Imagine you’re working as a data scientist for a healthcare company that
wants to predict whether a patient has a certain disease. You have a large dataset with
mixed data types and some missing values.
Explain the step-by-step process you would follow to:

● Handle the missing values
● Encode the categorical features
● Train a Decision Tree model
● Tune its hyperparameters
● Evaluate its performance
And describe what business value this model could provide in the real-world
setting.

**Answer:**


### **1️. Handle Missing Values**

* Analyze missing data.
* Impute numerical features (mean/median) and categorical features (mode or ‘Unknown’).
* Drop features with too many missing values if necessary.



### **2. Encode Categorical Features**

* Use Label Encoding for ordinal data.
* Use One-Hot Encoding for nominal data.



### **3. Train Decision Tree Model**

* Split data into training and testing sets.
* Initialize and fit a Decision Tree classifier.
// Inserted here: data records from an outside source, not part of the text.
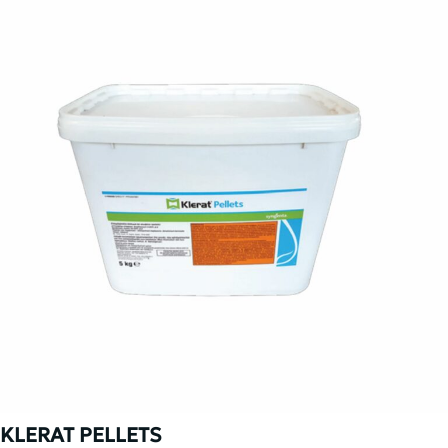
KLERAT PELLETS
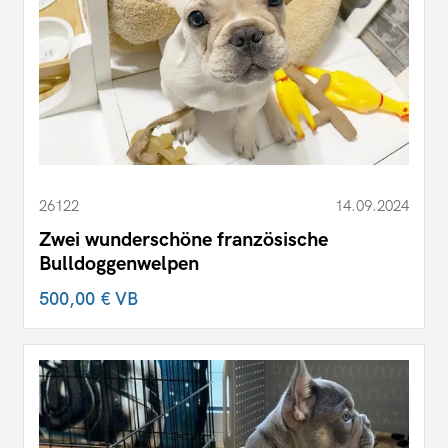
26122
14.09.2024
Zwei wunderschöne französische
Bulldoggenwelpen
500,00 €
VB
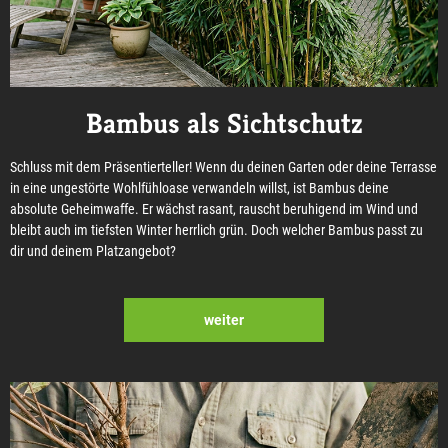
Bambus als Sichtschutz
Schluss mit dem Präsentierteller! Wenn du deinen Garten oder deine Terrasse
in eine ungestörte Wohlfühloase verwandeln willst, ist Bambus deine
absolute Geheimwaffe. Er wächst rasant, rauscht beruhigend im Wind und
bleibt auch im tiefsten Winter herrlich grün. Doch welcher Bambus passt zu
dir und deinem Platzangebot?
weiter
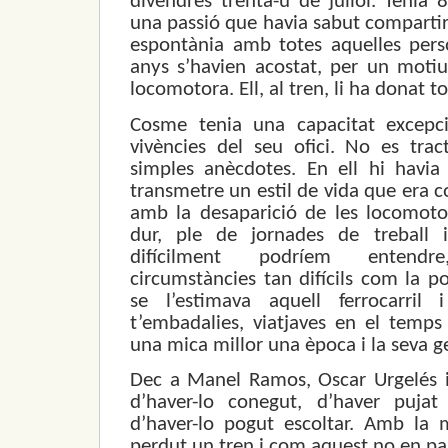
divendres trenta-u de juliol. Tenia 
una passió que havia sabut comparti
espontània amb totes aquelles perso
anys s’havien acostat, per un motiu
locomotora. Ell, al tren, li ha donat to
Cosme tenia una capacitat excepci
vivències del seu ofici. No es trac
simples anècdotes. En ell hi havia
transmetre un estil de vida que era 
amb la desaparició de les locomotor
dur, ple de jornades de treball 
difícilment podríem entendr
circumstàncies tan difícils com la p
se l’estimava aquell ferrocarril 
t’embadalies, viatjaves en el temps 
una mica millor una època i la seva g
Dec a Manel Ramos, Oscar Urgelés i
d’haver-lo conegut, d’haver puja
d’haver-lo pogut escoltar. Amb l
perdut un tren i com aquest no en pa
### **4️. Tune Hyperparameters**

* Key hyperparameters: `max_depth`, `min_samples_split`, `min_samples_leaf`, `criterion`.
* Use GridSearchCV or RandomizedSearchCV to find the best combination.



### **5️. Evaluate Performance**

* Use metrics beyond accuracy: Precision, Recall, F1-Score, ROC-AUC.
* Confusion matrix helps understand false positives/negatives, crucial in healthcare.



### **6️. Business Value**

* Early disease detection and risk stratification.
* Supports clinical decisions and prioritizes resources.
* Reduces unnecessary tests and costs.
* Enables population health management and preventive care.